AUFGABE A: In welcher Sammlung sind laut dem Artikel über Siebrand Rehbergs Kreuzberg-Fotos seine Fotografien zu sehen?
AUFGABE B: Setze den Artikel über Siebrand Rehbergs Kreuzberg-Fotos im Anschluss an seinen letzten Satz fort.

VORGEGEBENER TEXT:
Der Duft von SO 36

KREUZBERG Die Fotografien von Siebrand Rehberg in der Collection Regard sind eine echte Entdeckung. Sie setzen die Tradition des flanierenden Fotografen fort und lassen uns den Wandel Kreuzbergs in den 70er Jahren nacherleben

VON RONALD BERG

Das Foto zeigt den typischen Hinterhof einer Berliner Mietskaserne: abbröckelnder Putz (wohl noch aus der Entstehungszeit im 19. Jahrhundert), aufgeplatzter Estrich am Boden, kein Baum, kein Strauch weit und breit. Aber dann doch eine Menge Lebendigkeit. Denn in dem ziemlich abgerissenen Hof gibt es spielende Kinder; die machen Faxen und lachen.

Kinder fotografiert Siebrand Rehberg häufig, damals in den 70er Jahren in Kreuzberg. In den Hinterhöfen, auf Straßen und Gehsteigen, im Schatten der Mauer oder in den zahlreichen Brachen, wo immer wieder Autowracks als Spielgerät einladen. Die Kinder sind meist türkischer Herkunft, das heißt, die Eltern kommen von dort. Deren Kinder bilden die erste Generation, die in Deutschland aufwachsen wird.

Die Fotos von Siebrand Rehberg mit den türkischen Gören erinnern an die Szenerien eines Heinrich Zille. Rehberg einen „Zille mit der Kamera“ zu nennen, griffe aber zu kurz. Rehberg hat nicht nur Zille sein Milljöh fotografiert, sondern auch den Wandel, der sich damals Kreuzbergs bemächtigte. Neubauten in großem Stil, die Straßenfeste auf dem Mariannenplatz, den Transvestiten am Hermannplatz, den hippiemäßig behaarten Vater mit Kind im Tragetuch an seiner Hüfte. Daneben gab es immer noch die Ureinwohner, alte gebeugte Omas mit Hund und all die Lebenskünstler und Bohemiens, die Kreuzberg seinerzeit den Nimbus von etwas Besonderem, Anderem und Alternativem einbrachten.

BEREITGESTELLTE DATEN:

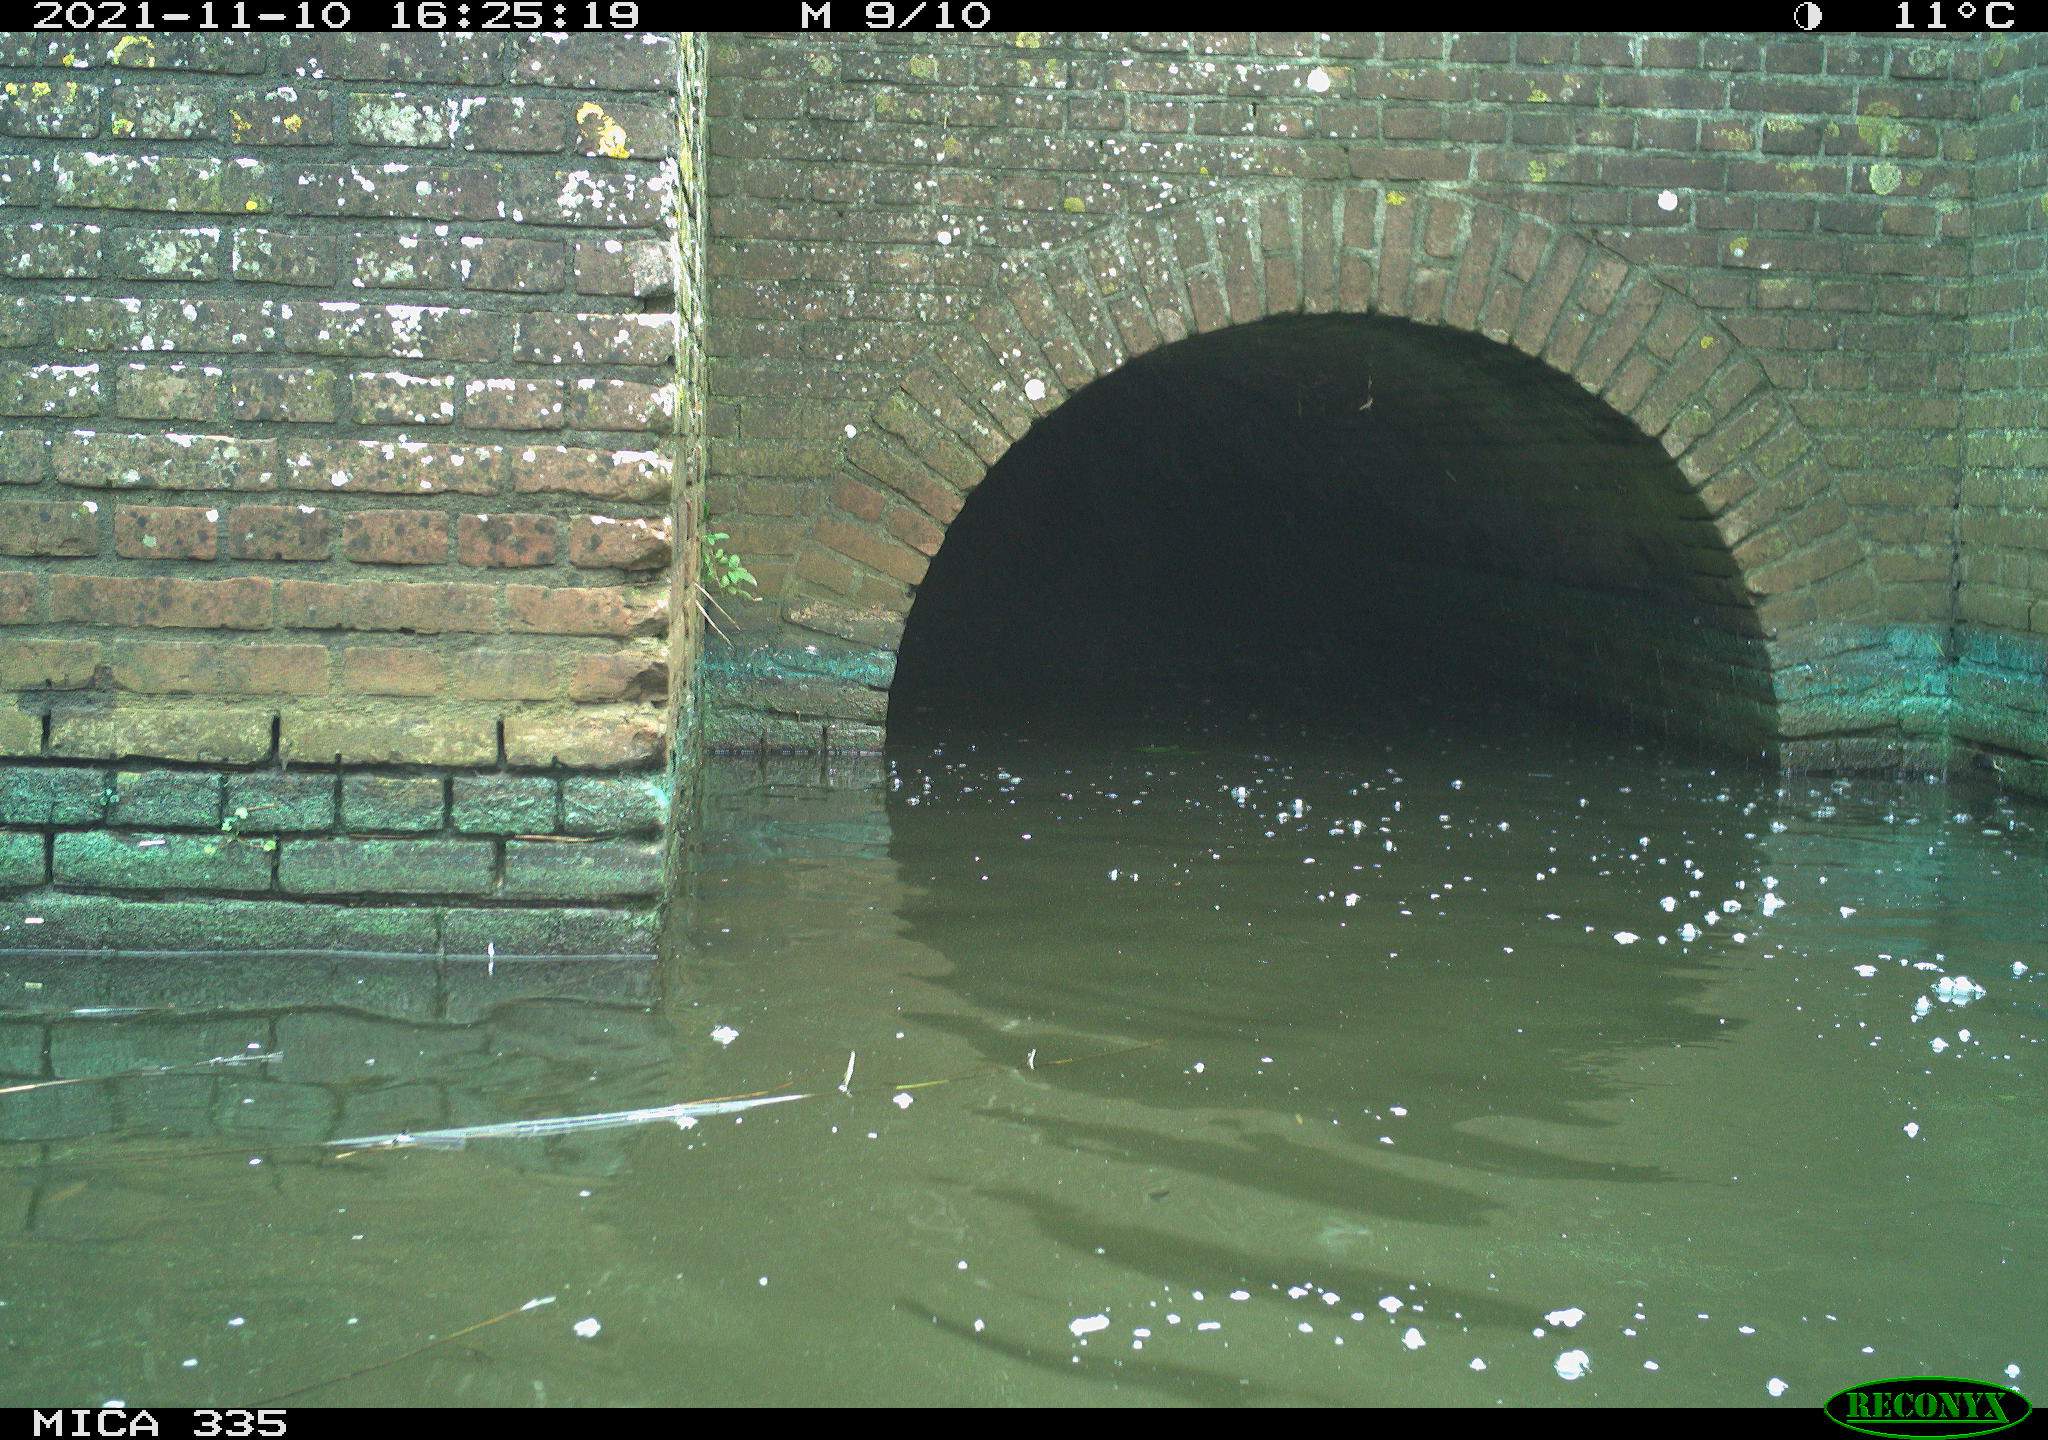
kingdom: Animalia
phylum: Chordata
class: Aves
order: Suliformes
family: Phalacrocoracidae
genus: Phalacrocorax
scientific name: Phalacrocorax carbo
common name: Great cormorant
...
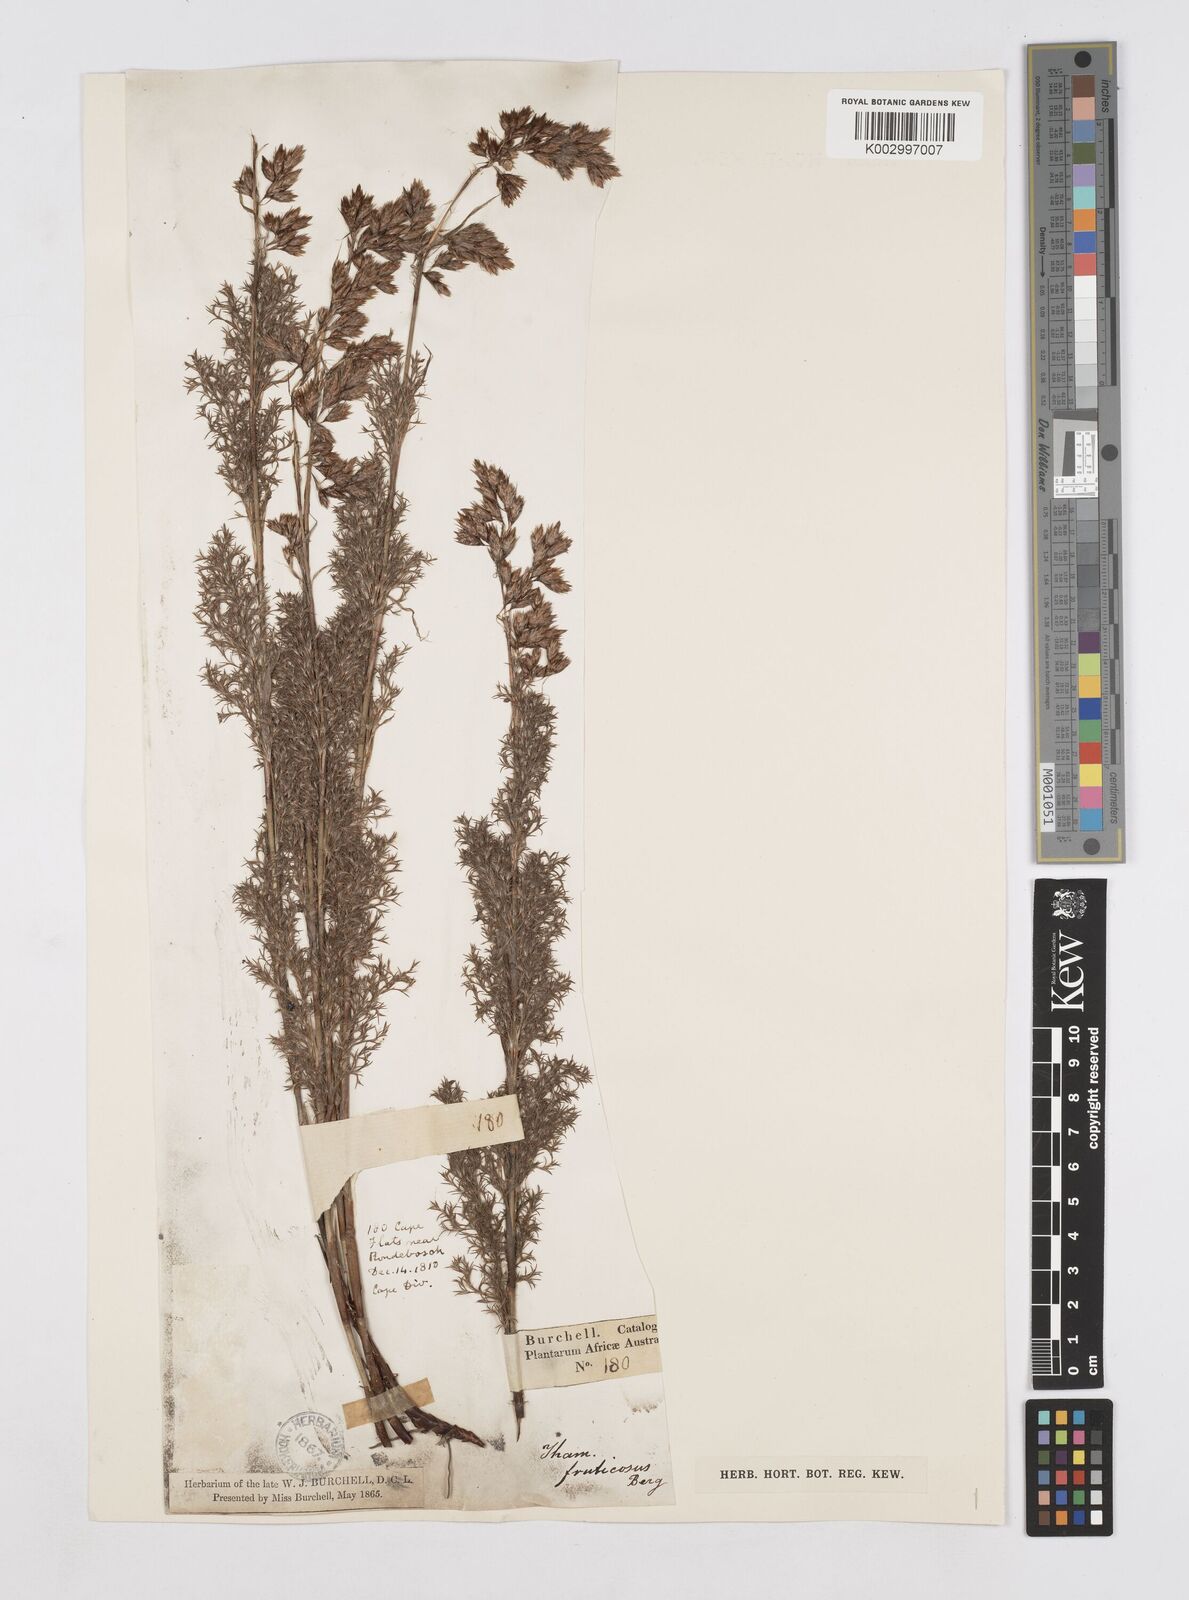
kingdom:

ERGEBNIS A: In der Collection Regard.

ERGEBNIS B:
Mit Stolz bekennt sich Rehberg als Schüler von Michael Schmidt, einem der ganz großen Fotografen in Deutschland. Schmidts Kurse an der VHS Kreuzberg brachten in den 70er Jahren viele fotografische Talente weiter. Von Schmidt hat Rehberg auch eine Haltung übernommen, die der einmal so definierte: „Zuerst wird vor der eigenen Haustüre gekehrt!“ Vor der Haustüre von Rehberg lag das hintere Kreuzberg, der frühere Postzustellbezirk SO 36.

Dort wohnt Rehberg noch heute. Eigentlich wollte er, 1943 in Aurich geboren und ausgebildeter Drucker, in Westberlin Kunst studieren. Gelandet ist er dann aber bei der Fotografie.

Veränderte Topografie

Er arbeitete als freier Mitarbeiter für die Zeit und den Spiegel, machte Fotoreportagen und lichtete Politiker ab. Zugleich war er bis 2008 wissenschaftlicher Fotograf an der TU Berlin. Rehbergs Ansichten aus Kreuzberg sind freie Arbeiten, die bis vor Kurzem unentdeckt geblieben sind.

In der Collection Regard zeigt der Kurator Antonio Panetta jetzt eine Auswahl von 74 Fotos aus einem Konvolut von Tausenden Aufnahmen, die Rehberg während der 70er in Kreuzberg gemacht hat. Die Kreuzung Oranien-/Adalbertstraße liegt ungefähr im Zentrum jenes Koordinatensystems, das er mit der Kamera durchstreifte. Die Fotos sind gleichsam getränkt vom Fluidum jener Jahre. Einem Fluidum, das sich heute fast vollständig verflüchtigt hat. Die Zeiten ändern sich, natürlich. Die politische Aufbruchstimmung von 1968 bis etwa Mitte der Siebziger ist Geschichte. Das heutige Kreuzberg hat auch eine völlig veränderte Topografie.

SO 36 war einmal eine von der Mauer umgebene Schmuddelecke, arm und teilweise verwahrlost – entweder weil die Bombenlücken noch nicht bebaut oder weil die alten Mietskasernen ohnehin zum Abriss vorgesehen waren. Auf das alte Kreuzberg SO 36 wartete eine Autobahn parallel zur Oranienstraße und sozialer Wohnungsbau nach Flächenabriss. Eine Gegend auf Abruf.

Abriss und Neubau

Der Paradigmenwechsel im Umgang mit Kreuzberg kam erst in den achtziger Jahren mit Hausbesetzungen und der Internationalen Bauausstellung IBA. Auf Rehbergs Fotos kann man die Abrissarbeiten beim Altbau und die aufeinandergestapelten Neubauetagen sehen, zum teil auf einem Bild. 1976, zwischen Lindenstraße und Mehringdamm, werden die letzten Reste der alten Häuser gerade geschreddert. Die Neubauten sind im Hintergrund schon fertig.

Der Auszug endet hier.